The problem
Switch "series" to "data set" in the entries, starting at the line containing "Which series contains the lowest Y value?" and ending at the end of the entries, and change nothing else. Return only those lines, with the pictures left out.
Records section start
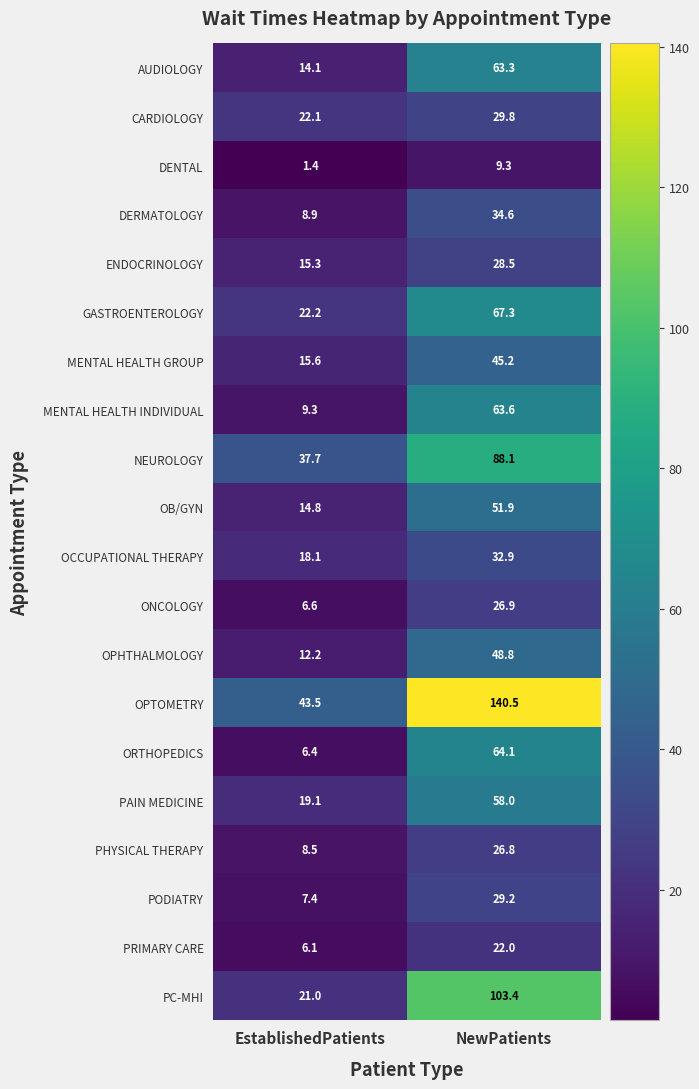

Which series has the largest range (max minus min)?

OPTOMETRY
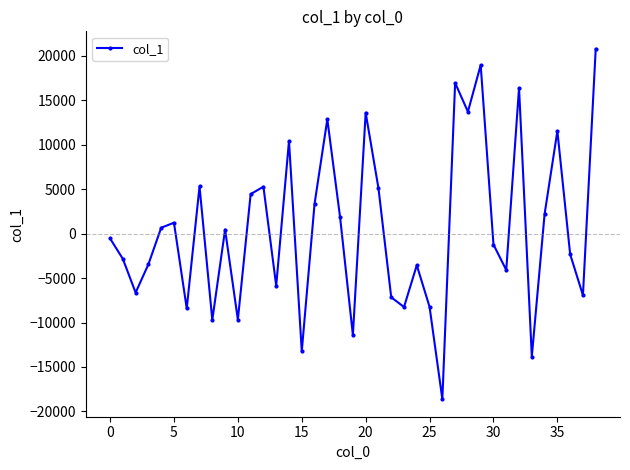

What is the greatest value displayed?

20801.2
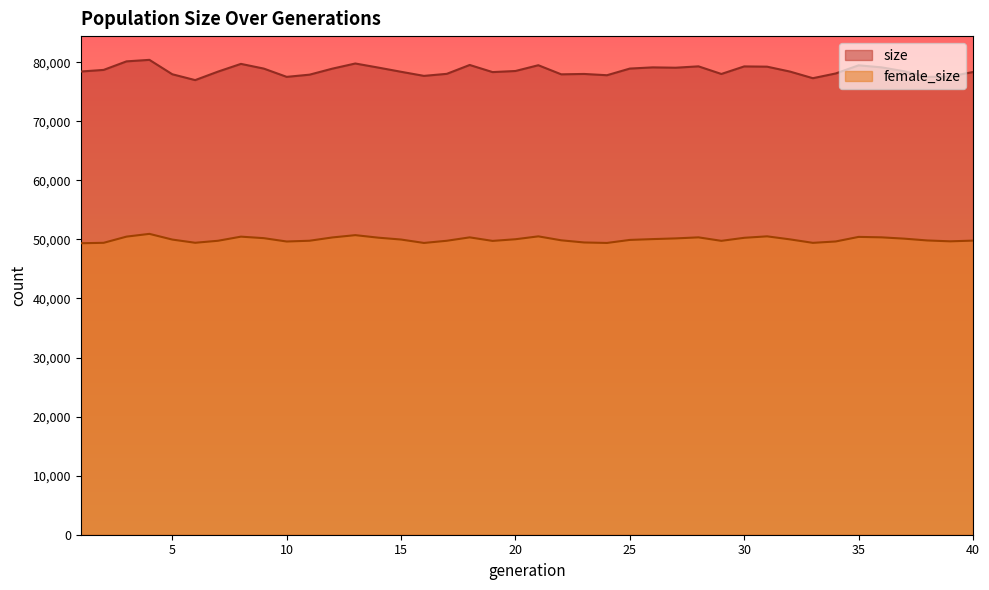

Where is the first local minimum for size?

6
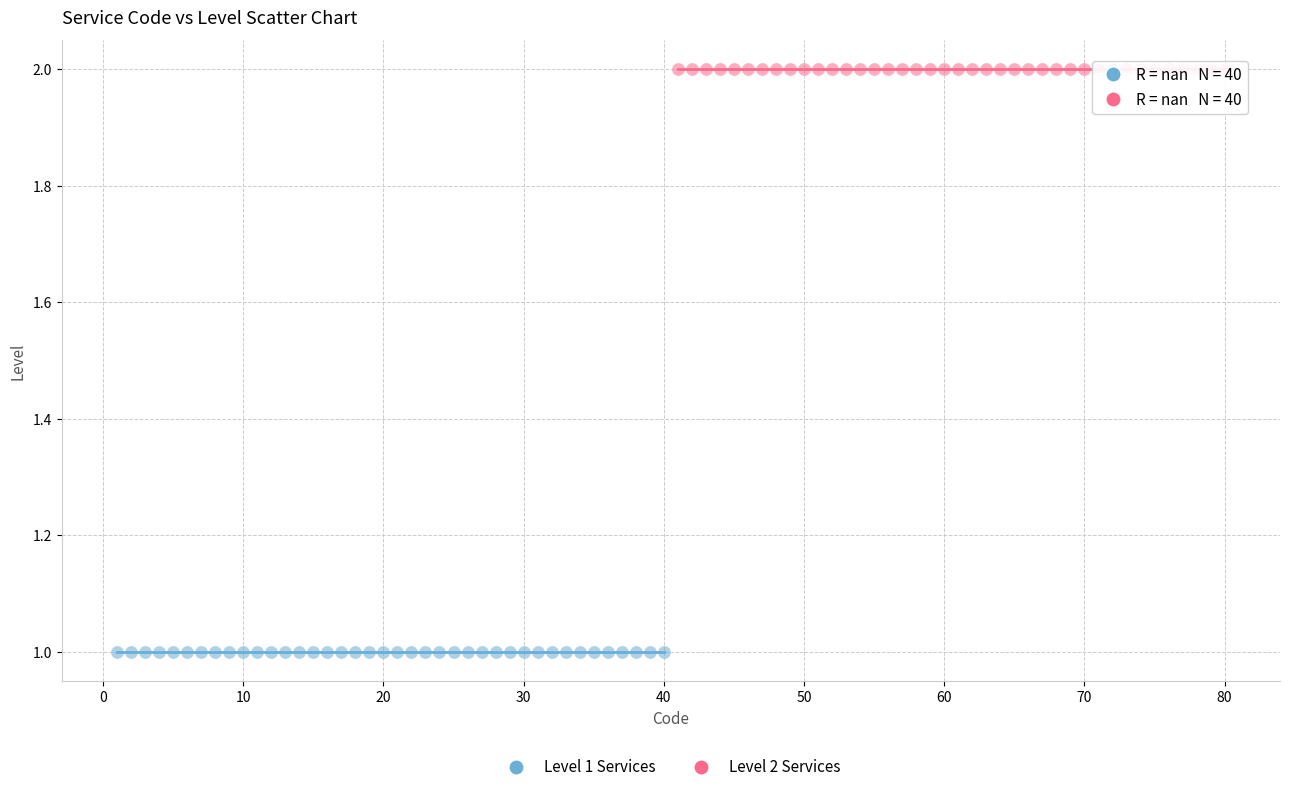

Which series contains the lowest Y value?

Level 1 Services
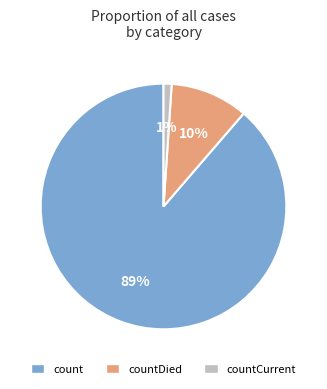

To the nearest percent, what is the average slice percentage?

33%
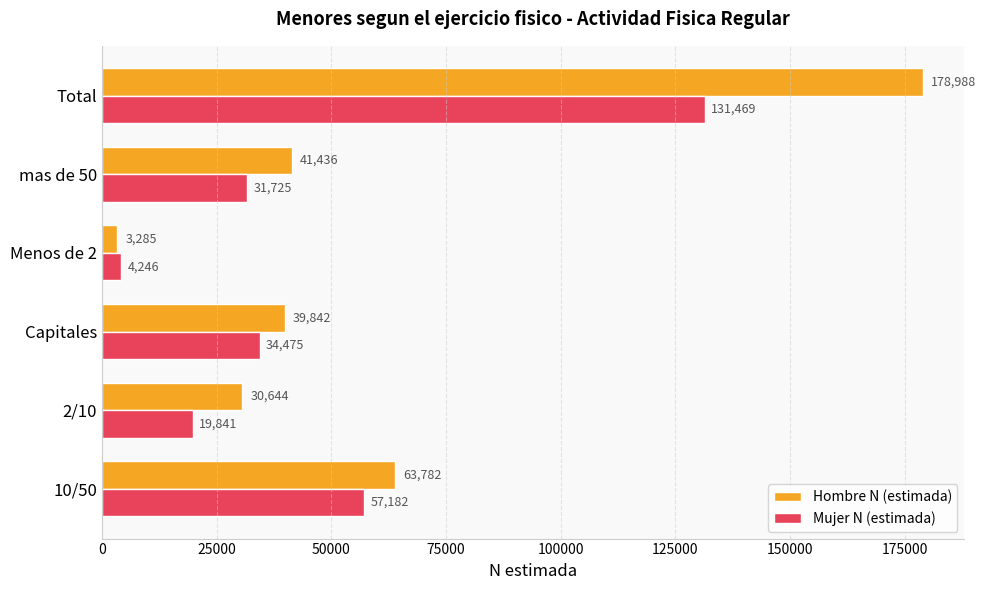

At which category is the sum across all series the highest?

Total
Records section end
Response area
Which data set contains the lowest Y value?

Level 1 Services

To the nearest percent, what is the average slice percentage?

33%

At which category is the sum across all data set the highest?

Total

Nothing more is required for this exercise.